> _Exercise description_
Copy out the part of the Org syntax thread that begins with the words containing "Makes sense, though" and ends with "list described above.".

* start Source document *

Re: Question about Org syntax

2021-05-22 Thread Ihor Radchenko
Nicolas Goaziou  writes:

Thanks for your detailed explanations!

>> 2. Some of the element parsers honour LIMIT argument partially. Part of
>>the parsing is typically done using looking-at (ignoring the LIMIT)
>>and part is honouring it. This can backfire when LIMIT is before
>>first characteristic line of the element. For example take headline
>>parser:
>> ...
>
> LIMIT is not a random position in the buffer. It is supposed to be the
> end of the parent element, or (point-max).
>
> It is a bug (in the parser or in the cache) if it ends up being anywhere
> else.

Makes sense, though it is not mentioned in the docstrings and even in
the docstring of the `org-element--current-element'. Moreover, section
comment about parsers states that most parsers accept no arguments:

> ;; A parser returns the element or object as the list described above.
> ;; Most of them accepts no argument.

* end Source document *
* start Supplied material *

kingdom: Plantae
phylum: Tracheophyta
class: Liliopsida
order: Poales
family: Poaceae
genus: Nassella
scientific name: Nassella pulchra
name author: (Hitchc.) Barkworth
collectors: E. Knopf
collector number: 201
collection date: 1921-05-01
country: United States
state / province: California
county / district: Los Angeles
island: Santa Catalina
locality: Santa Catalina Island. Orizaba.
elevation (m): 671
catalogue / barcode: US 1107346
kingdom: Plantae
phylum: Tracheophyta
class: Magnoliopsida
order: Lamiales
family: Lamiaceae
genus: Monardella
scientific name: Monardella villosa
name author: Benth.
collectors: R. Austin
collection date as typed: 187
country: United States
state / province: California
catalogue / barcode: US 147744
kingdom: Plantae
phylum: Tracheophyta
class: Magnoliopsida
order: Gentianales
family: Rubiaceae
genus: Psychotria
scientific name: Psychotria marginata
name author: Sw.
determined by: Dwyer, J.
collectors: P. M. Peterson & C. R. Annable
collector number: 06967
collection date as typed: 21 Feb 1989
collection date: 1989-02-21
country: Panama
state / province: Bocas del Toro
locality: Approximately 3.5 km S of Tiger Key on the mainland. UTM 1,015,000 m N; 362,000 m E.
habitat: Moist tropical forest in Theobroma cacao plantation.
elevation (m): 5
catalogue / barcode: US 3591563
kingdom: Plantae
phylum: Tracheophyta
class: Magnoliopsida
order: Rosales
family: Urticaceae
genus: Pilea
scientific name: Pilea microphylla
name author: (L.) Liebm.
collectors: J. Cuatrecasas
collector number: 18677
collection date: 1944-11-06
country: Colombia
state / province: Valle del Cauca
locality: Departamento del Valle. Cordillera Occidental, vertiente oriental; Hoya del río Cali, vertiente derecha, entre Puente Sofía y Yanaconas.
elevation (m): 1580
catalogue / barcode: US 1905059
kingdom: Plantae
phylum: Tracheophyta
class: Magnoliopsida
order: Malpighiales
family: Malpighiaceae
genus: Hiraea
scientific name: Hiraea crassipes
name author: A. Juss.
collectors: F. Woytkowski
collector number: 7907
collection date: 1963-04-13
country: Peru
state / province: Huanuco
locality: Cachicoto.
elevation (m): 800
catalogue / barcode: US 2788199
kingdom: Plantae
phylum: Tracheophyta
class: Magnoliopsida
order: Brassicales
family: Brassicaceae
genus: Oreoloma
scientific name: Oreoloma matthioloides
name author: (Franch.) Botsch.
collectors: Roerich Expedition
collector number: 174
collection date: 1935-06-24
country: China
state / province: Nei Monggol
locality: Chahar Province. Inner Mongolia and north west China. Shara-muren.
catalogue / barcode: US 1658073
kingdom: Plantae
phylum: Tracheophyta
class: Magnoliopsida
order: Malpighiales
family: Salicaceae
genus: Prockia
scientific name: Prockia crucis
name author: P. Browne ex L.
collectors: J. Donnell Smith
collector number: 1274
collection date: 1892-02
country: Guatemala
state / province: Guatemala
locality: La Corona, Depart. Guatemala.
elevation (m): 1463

* end Supplied material *

> _Solved problem_
Makes sense, though it is not mentioned in the docstrings and even in
the docstring of the `org-element--current-element'. Moreover, section
comment about parsers states that most parsers accept no arguments:

> ;; A parser returns the element or object as the list described above.